With another NAB Cup Grand Final fast approaching, it’s important to take a step back and assess the good and the bad associated with this sometimes controversial competition.

This season, AFL head honchos decided to stick with the traditional pre-season rules such as the nine-point super goal and the modified mini-matches in Round 1.

A contentious interchange cap was also introduced, prompting certain coaches to take the AFL to task on what this new rule may mean in the future and its further implications. We later learnt that by 2014, premiership season matches will have interchange restrictions. This further promoted much debate amongst footy fans.

The pre-season competition has always caused much angst across footy circles. Whilst it is a time to give the fans of the respective clubs a glimpse into what lies ahead for their team, we have unfortunately seen the negative side of meaningless matches with two players breaking down and having their seasons ended before they had even begun.

No matter what your opinion is on the merits of having a commercialised pre-season competition as opposed to friendly matches organised by the clubs, there is a clear opportunity to grow the game currently being overlooked.

The AFL has often preached that it is “Australia’s game” but in some instances, actions have failed to back up the talk. The NAB Cup is a chance to take games to places that would rarely get the chance to experience our great game in the flesh.

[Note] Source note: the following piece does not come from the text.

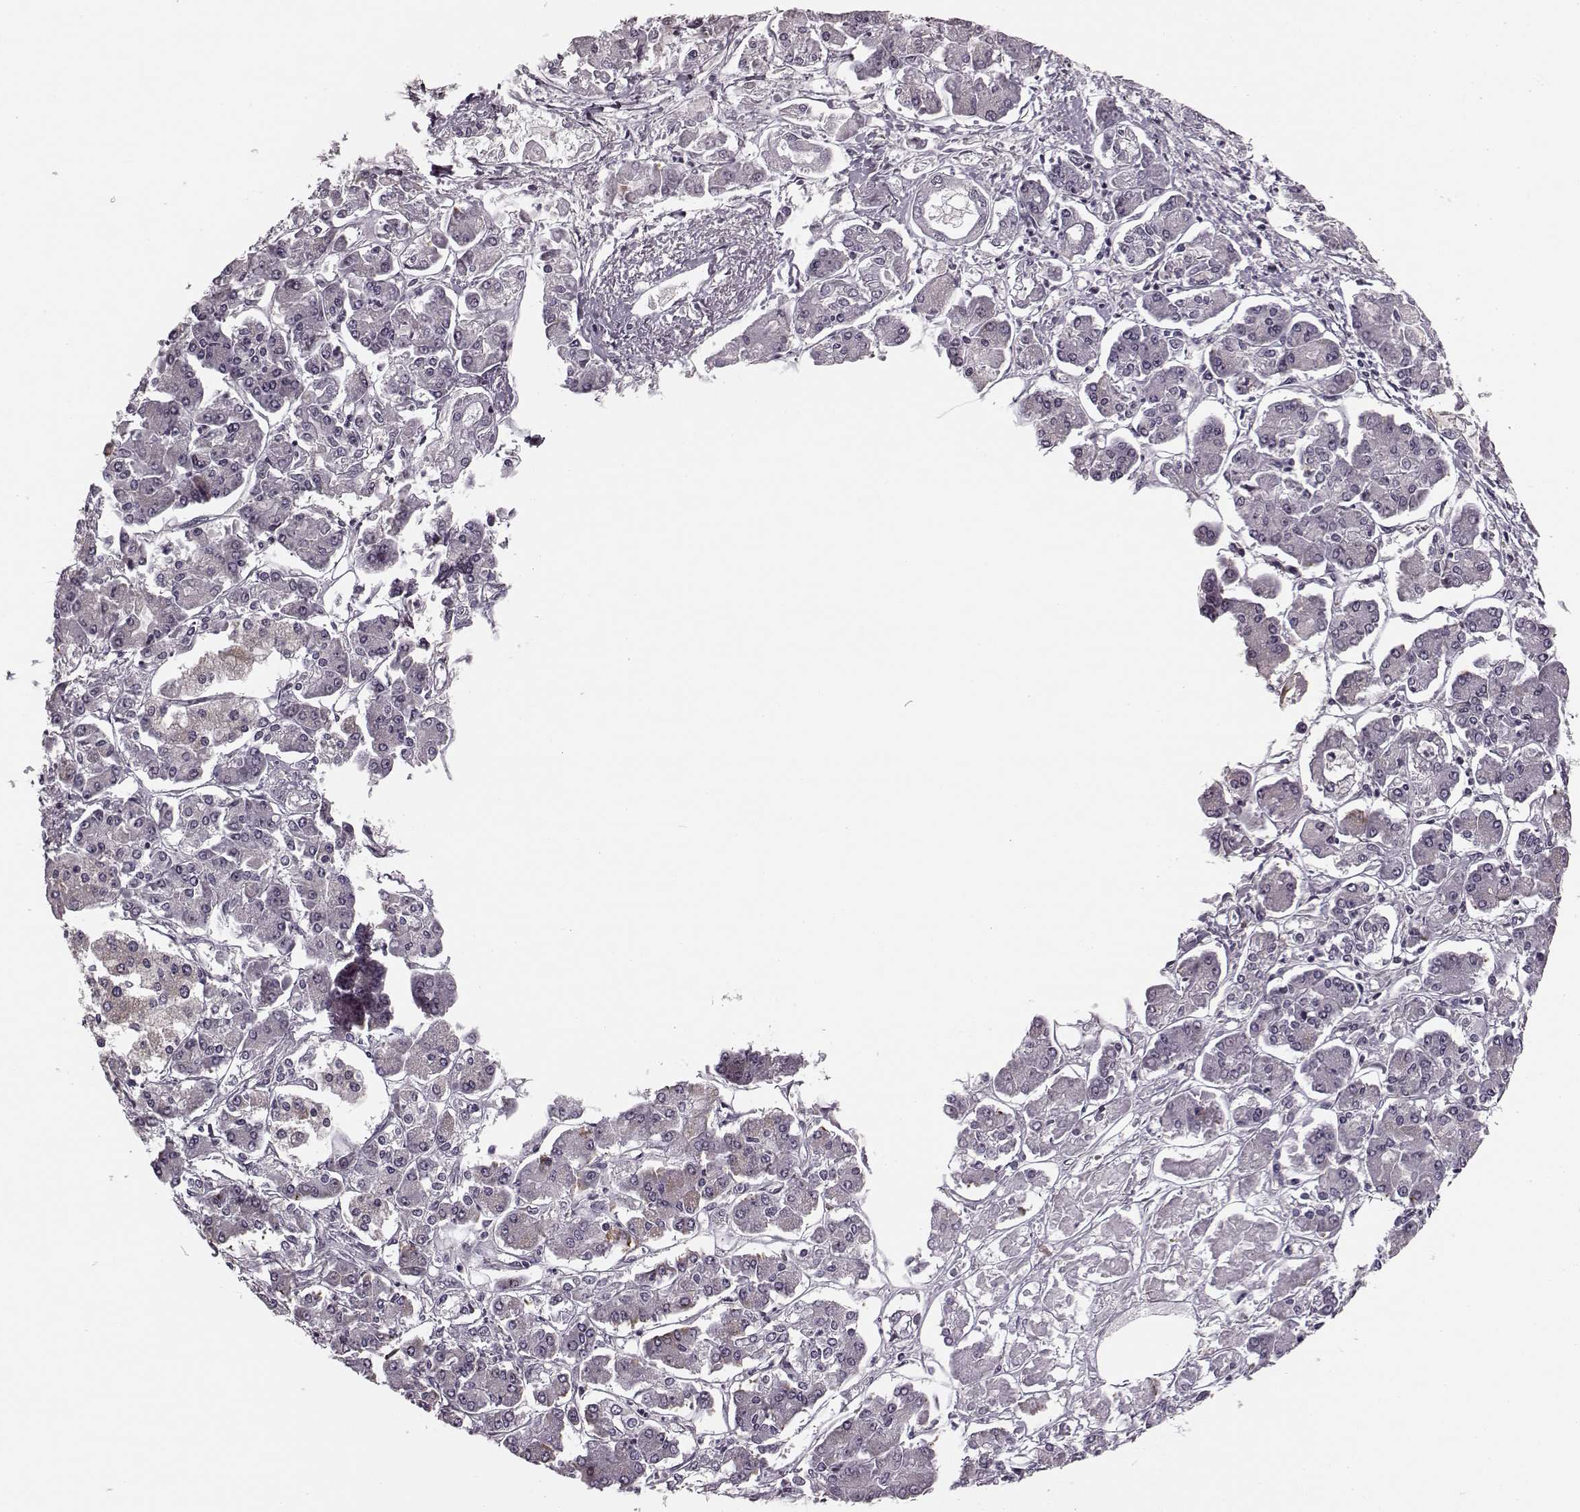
{"staining": {"intensity": "negative", "quantity": "none", "location": "none"}, "tissue": "pancreatic cancer", "cell_type": "Tumor cells", "image_type": "cancer", "snomed": [{"axis": "morphology", "description": "Adenocarcinoma, NOS"}, {"axis": "topography", "description": "Pancreas"}], "caption": "An IHC histopathology image of pancreatic cancer (adenocarcinoma) is shown. There is no staining in tumor cells of pancreatic cancer (adenocarcinoma).", "gene": "FAM234B", "patient": {"sex": "male", "age": 85}}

In recent years, certain matches have been taken regionally but there is no reason not to look at converting the NAB Cup competition into a fully-regional tournament.

Admittedly, the AFL is finally waking up to the notion of growing the game but more can be done. Pre-season matches played in regions not usually exposed to live footy have the power to bridge the gap between your average country footy fan and the stars of the game that make the game great.

Over the past few years, crowds at NAB Cup games have been nothing short of abysmal. There has been a clear message sent from footy fans to AFL figureheads that the majority of fans aren’t willing to attend meaningless matches and would rather stay at home and wait for the real competition to get underway.

Crowds of 6,000 at Etihad Stadium do nothing to grow the game in Australia and instead provide an eerie atmosphere at the ground.

We all saw what happens when we put NAB Cup games in regional areas. Places such as Mandurah and Wangaratta in Western Australia respectively both achieved crowds of 8,000 and above, greatly growing the sport and the all-important brand.

A country kid that went to those games would have connected with a club and its players. This sort of engagement is simply not feasible in the regular season when the all-important dollar is more crucial that spreading the matches across various areas of Australia.

There is so much more to be gained from making the NAB Cup a regional area only competition barring the Grand Final. It is also important to note that clubs that visit the regional areas put on footy clinics for kids that are the next generation of footy supporters. This was typified when Essendon set aside a full week in regional Victoria to work with the younger generation of footy fanatics.

Those who attend pre-season matches at regular venues such as AAMI Stadium and Etihad Stadium are the sort of the supporters the AFL has already won over. They are the people who are more likely to attend home games of their certain club.

In the commercial world, the country towns are being left behind and it’s important we don’t forget them. These remote places are where some of the greatest footy stars in the game grew up.

It’s a dangerous precedence to forget the melting pot of Australian Rules. By making the NAB Cup a strictly regional competition, it helps grow the game regionally and strengthens that important connection that ensures our great game goes from strength to strength for generations to come.